Diccon Loxton is not sure he has rewired his brain but he certainly acknowledges the value of play and story telling, a world away from his legal life. As he sits at his kitchen table, he is always thinking up new plans. Inspiration comes from many quarters.

“In the past, our family always joined the Mother’s Day March around Mrs Macquarie’s Chair to raise money for breast cancer. We did it for five years,” he says.  

This year he did it with his ducks. Each and every duck was decked out with pink bows, with the mother duck leading the procession wearing a fascinator. 

The big challenge continues to be, what to do next. Diccon Loxton has marshalled his ducks for cricket games (to honour the Jane McGrath foundation), rugby, historical salutes to the pharaohs with pyramids and the Sphinx, the Beatles’ Australian tour and the throbbing crowd in Melbourne. He says his daughter deemed the crowd “too well behaved”.
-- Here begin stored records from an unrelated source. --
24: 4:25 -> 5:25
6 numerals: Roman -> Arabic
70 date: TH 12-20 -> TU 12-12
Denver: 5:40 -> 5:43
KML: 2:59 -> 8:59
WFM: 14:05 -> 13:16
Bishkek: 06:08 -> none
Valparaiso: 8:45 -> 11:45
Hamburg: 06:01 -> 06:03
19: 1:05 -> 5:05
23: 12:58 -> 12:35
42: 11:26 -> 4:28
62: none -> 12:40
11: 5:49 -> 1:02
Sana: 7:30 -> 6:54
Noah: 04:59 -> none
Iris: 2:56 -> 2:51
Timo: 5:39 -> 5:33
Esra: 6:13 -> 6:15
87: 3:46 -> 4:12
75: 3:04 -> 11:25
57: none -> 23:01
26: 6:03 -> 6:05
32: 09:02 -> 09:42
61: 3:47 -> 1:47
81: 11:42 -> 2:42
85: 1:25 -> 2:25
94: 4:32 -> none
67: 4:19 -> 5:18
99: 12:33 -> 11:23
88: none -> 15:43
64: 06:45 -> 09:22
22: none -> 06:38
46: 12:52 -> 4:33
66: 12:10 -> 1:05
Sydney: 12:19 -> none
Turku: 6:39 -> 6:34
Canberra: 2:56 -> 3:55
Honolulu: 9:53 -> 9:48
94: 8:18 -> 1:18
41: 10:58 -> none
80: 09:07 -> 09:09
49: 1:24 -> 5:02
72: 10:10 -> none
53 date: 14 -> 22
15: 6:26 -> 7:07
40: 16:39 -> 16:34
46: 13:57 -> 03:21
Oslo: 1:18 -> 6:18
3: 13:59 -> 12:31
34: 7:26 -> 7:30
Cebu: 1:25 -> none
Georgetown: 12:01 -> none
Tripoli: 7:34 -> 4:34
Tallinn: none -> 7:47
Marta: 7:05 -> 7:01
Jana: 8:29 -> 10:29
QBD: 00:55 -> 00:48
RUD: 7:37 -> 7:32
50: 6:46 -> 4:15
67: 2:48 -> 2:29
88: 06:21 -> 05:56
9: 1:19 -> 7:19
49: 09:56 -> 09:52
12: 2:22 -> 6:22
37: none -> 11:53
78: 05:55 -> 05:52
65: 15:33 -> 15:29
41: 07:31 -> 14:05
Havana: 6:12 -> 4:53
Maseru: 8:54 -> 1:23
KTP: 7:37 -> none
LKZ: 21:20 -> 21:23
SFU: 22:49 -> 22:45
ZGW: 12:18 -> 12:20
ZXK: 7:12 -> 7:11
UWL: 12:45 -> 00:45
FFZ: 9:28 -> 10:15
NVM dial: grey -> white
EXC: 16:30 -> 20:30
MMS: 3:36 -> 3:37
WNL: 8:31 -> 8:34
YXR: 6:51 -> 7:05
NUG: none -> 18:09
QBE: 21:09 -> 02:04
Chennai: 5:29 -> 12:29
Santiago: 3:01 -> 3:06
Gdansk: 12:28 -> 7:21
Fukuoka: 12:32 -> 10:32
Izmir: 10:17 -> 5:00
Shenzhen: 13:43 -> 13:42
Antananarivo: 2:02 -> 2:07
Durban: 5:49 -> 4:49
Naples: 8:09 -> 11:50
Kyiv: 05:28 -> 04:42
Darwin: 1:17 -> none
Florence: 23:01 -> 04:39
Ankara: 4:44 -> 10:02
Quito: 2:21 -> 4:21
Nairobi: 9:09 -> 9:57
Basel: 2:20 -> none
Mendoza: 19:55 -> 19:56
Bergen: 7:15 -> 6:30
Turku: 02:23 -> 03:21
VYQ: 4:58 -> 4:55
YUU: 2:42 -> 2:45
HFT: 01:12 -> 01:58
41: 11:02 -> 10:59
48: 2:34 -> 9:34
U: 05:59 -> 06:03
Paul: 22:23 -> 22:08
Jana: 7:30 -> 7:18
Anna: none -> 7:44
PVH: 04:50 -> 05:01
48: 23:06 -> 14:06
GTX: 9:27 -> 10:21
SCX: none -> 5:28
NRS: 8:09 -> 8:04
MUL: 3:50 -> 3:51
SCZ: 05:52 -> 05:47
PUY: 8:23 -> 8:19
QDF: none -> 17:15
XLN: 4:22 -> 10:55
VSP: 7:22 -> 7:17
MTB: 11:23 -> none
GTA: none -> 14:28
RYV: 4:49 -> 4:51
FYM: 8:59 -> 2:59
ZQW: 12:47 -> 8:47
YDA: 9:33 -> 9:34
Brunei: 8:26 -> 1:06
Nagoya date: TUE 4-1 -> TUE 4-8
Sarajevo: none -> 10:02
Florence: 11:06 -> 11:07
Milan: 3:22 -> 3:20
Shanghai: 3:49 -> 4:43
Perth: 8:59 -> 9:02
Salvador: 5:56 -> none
From late June on, the ducks took to the water for water skiing and surf life saving events. Big crowds of spectator ducks turned up for those. There followed a medieval phase with King and Queen ducks, dressed by Liz Loxton, holding court. Everyone watched a jousting tournament in front of a castle and royal box made of Lego. St George and the Dragon appeared as did the Queen of Dragons from Game of Thrones. 

By the time August rolled around, Diccon Loxton had decided his ducks would commemorate the exploits of the Australian and New Zealand forces (the ANZACS) in the Gallipoli campaign leading into World War I. And so he established “Anzquack Cove” and launched 30 boats each containing 12 ducky combatants on the little cove he created on the driveway. Liz Loxton suggested using catering boats from a party supplier as ideal vessels for the ducks. 

The event may not have stopped a war but it stopped the foot traffic at the Loxtons’ front gate.  As the respectful murmurings from the gate indicated, Diccon Loxton’s duck assault was a great success. The next tableau focused on the actual landing with extra players – squirrels with nuts waving flags.

If the ducks had enough challenges to handle, Diccon Loxton had more. All tableaus had to be contained in an area that could comfortably fit under the family car as it came and went. There was the problem of the daily newspaper flying over the front gate into the middle of a joust or the family’s three big poodles swallowing the ducks.

After having created more than 20 scenarios, Diccon Loxton says he will keep going as he has at least three good ideas in mind. 

“It gives me lots of fun  and a great deal of satisfaction,” he says, adding that it is pleasing to know it is giving fun to the neighbourhood. And as his colleagues attest, it fulfils his quirky turn of mind. 

He is now turning his mind to a tableau based on the running of the bulls.